D’autant plus que le prix des médicaments et des aliments appropriés aux enfants atteints de ce mal sont exorbitants. « Le lait à 300 dinars la boîte, la farine à 500 dinars et les spaghettis à 180 dinars sans compter les compléments alimentaires et les séances de rééducation de ces enfants dans les structures spécialisés », a-t-il détaillé.
Contrairement à la Tunisie où le financement des produits diététiques et médicamenteux est à la charge totale de l’Etat, en Algérie la prise en charge étatique des enfants atteint de cette maladie rare très récente et se limite par l’apport des quotas de lait que les parents de malades récupèrent au niveau des structures pédiatriques des CHU Parnet et Mustapha.
« Ces enfants ont besoin de manger surtout lorsqu’ils dépassent l’âge de 2 ans.

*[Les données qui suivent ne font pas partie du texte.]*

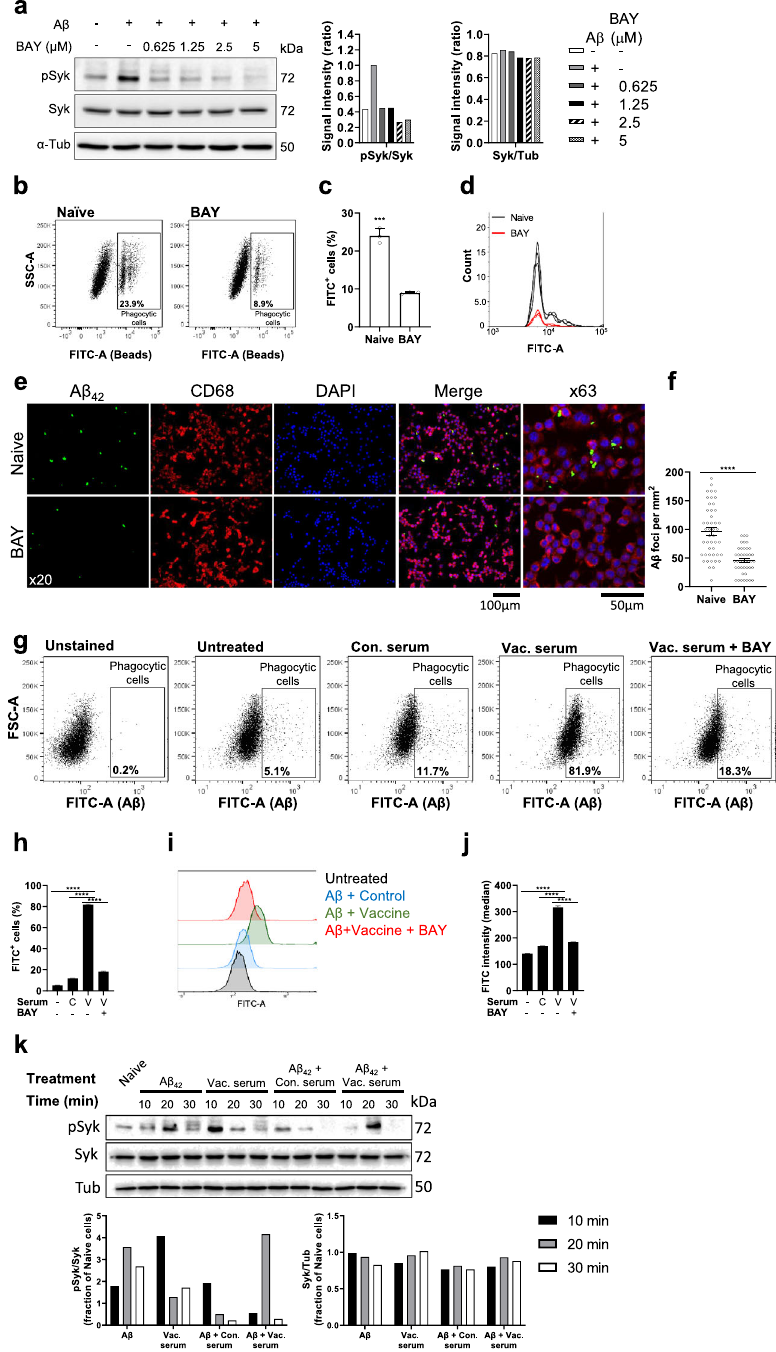
Fig. 9 Maternal antibodies mediate A β phagocytosis by N9 microglial cell-line in a Syk-dependent manner. Phagocytosis capacity and intracellular signaling were assessed in N9 murine embryonic cell-line following treatment with either A β 42 alone or A β 42 pre-incubated with serum from anti-A β or sham-vaccinated dams. The contribution of Syk signaling was assessed using Syk inhibition by BAY-61-3606. a BAY inhibits Syk phosphorylation in a dose- dependent manner. b – d Phagocytosis of FBS-coated fl uorescent beads by N9 cells is reduced following treatment with Syk inhibitor. e , f IF of N9 cells following incubation with A β reveals a reduction in phagocytosis capacity after Syk inhibition. g – j Serum from anti-A β vaccinated dams increases phagocytosis by N9 cells compared with serum from sham-vaccinated dams and abrogation of this effect following Syk inhibition. k Treatment with A β , serum from anti-A β or sham-vaccinated dams, or combined treatment reveals differences in the time-course of Syk phosphorylation. *** P < 0.001, **** P < 0.0001, unpaired t-test, Chi-squared test for independence, Fisher ’ s exact test, one-way ANOVA, data are presented as mean ± SEM.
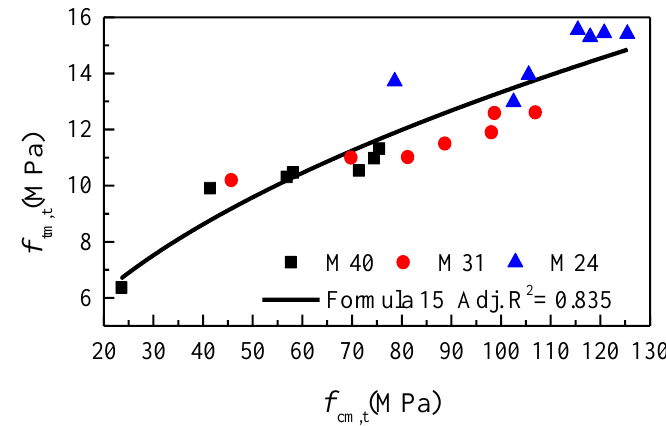
Figure 5. The relationship of flexural strength and compressive strength.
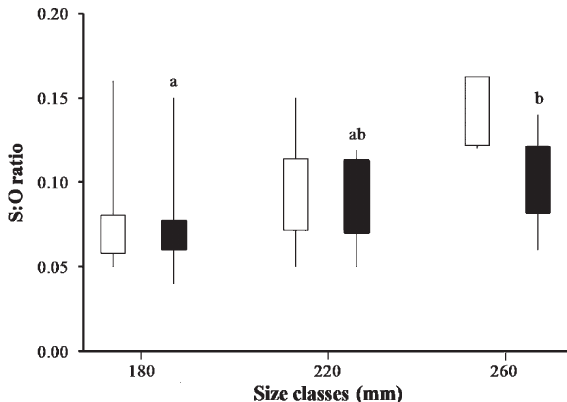
Fig. 7. – Box plots (maximum, minimum, upper and lower quar- tiles) for the sulcus area:otolith area ratio ( S:O ) by size class (CL) in A. carbo (white boxes) and A. intermedius (black boxes). Means with different superscript are significantly different ( P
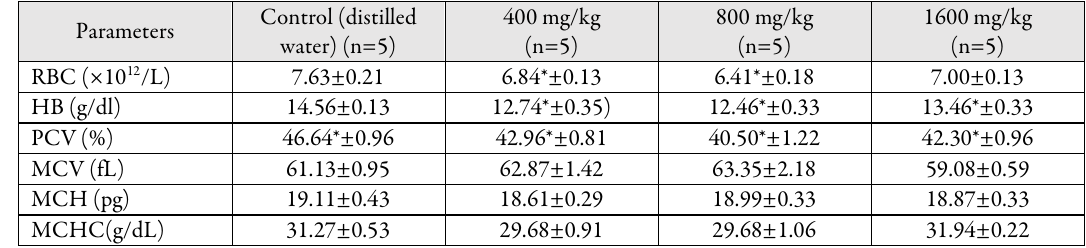
Table 3. The effect of calabash chalk on haemoglobin concentration, packed cell volume, red blood cell and red blood cell indices of Wistar rats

Ils doivent suivre un régime alimentaire strict jusqu’à l’âge de 16 ans au moins, et le coût de leur nourriture n’est pas à la portée des parents. Aussi la plupart des enfants ne mangent pas à leur faim pour ne pas dire qu’ils sont en train de crever de faim », s’est-il alarmé.
La présidente de l’Association algérienne du syndrome Williams – Beuren, Mme Faïza Medad, a saisi l’occasion de ce forum pour lancer un cri d’alarme aux différents ministères concernés notamment celui de la Santé, la Solidarité et le Travail pour la prise en charge des enfants atteints de ce mal handicapant.
Accompagnée d’enfants malades et de leurs parents, la présidente de l’association affirme que ces malades et leurs parents sont pratiquement livrés à eux-mêmes. « Nous voulons au maximum leur éviter le pire en les prenant en charge à temps à travers une alimentation appropriée afin qu’ils puissent grandir comme des enfants normaux », a-t-elle lancé d’une voix émouvante.
Le nombre des enfants souffrant de ce mal est méconnu.
« On ignore le chiffre exact pour la simple raison que le ministère n’a pas fait de dépistage pour les recenser », a avoué le docteur Sâadaoui, en précisant que les cas comptabilisé par l’association s’élèvent à 500 malades. Un chiffre qui est loin de refléter la réalité, selon ce pédiatre qui avoue parmi ces cas enregistrés, il y a uniquement une centaine de malades qui sont pris en charge par l’Etat depuis une année environ.